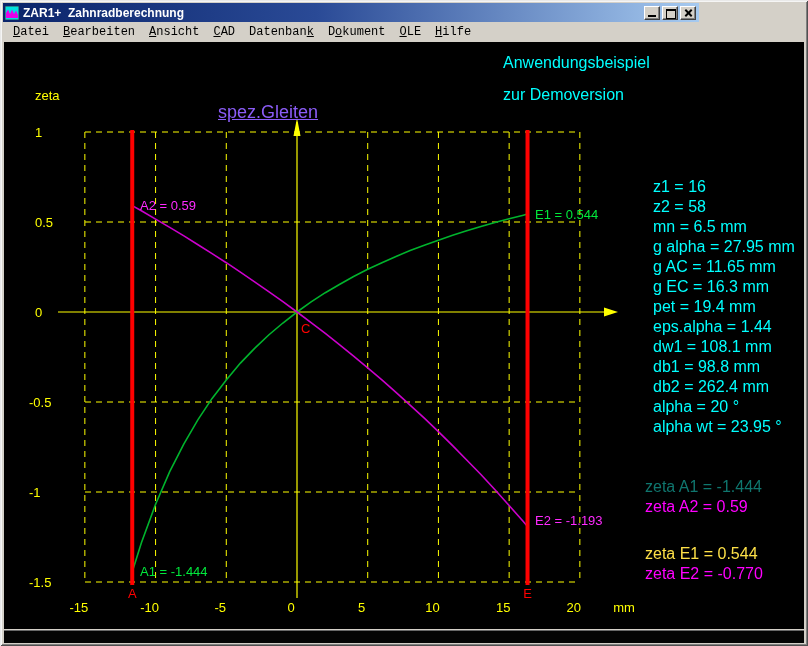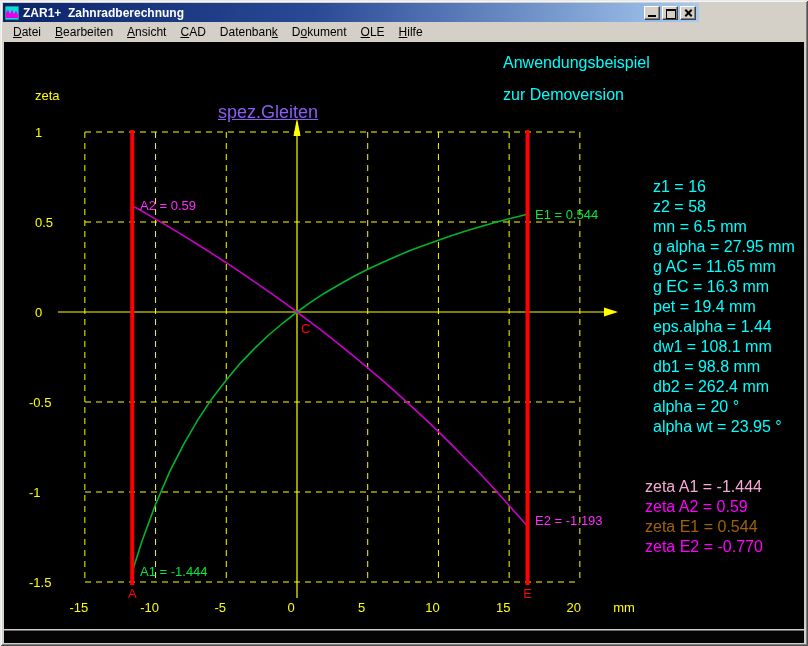--- a/index.html
+++ b/index.html
@@ -21,7 +21,7 @@
   .glyph-close-b{transform:rotate(-45deg);}
   .menubar{position:absolute;left:3px;top:22px;width:802px;height:19px;display:flex;align-items:center;
     padding-left:3px;font-size:12px;color:#000;}
-  .menu-item{padding:6px 7px;}
+  .menu-item{padding:6px 7px;font-family:Liberation Mono, monospace;}
   .menu-item u{text-decoration:underline;}
   .client{position:absolute;left:4px;top:42px;width:800px;height:587px;background:#000;overflow:hidden;}
   .client svg{position:absolute;left:0;top:0;}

━━━

- TRY IT -
Please transcribe all of the records above exactly, leaving out any pictures.

- TASK RESPONSE -
--- a/index.html
+++ b/index.html
@@ -21,7 +21,7 @@
   .glyph-close-b{transform:rotate(-45deg);}
   .menubar{position:absolute;left:3px;top:22px;width:802px;height:19px;display:flex;align-items:center;
     padding-left:3px;font-size:12px;color:#000;}
-  .menu-item{padding:6px 7px;}
+  .menu-item{padding:6px 7px;font-family:Liberation Mono, monospace;}
   .menu-item u{text-decoration:underline;}
   .client{position:absolute;left:4px;top:42px;width:800px;height:587px;background:#000;overflow:hidden;}
   .client svg{position:absolute;left:0;top:0;}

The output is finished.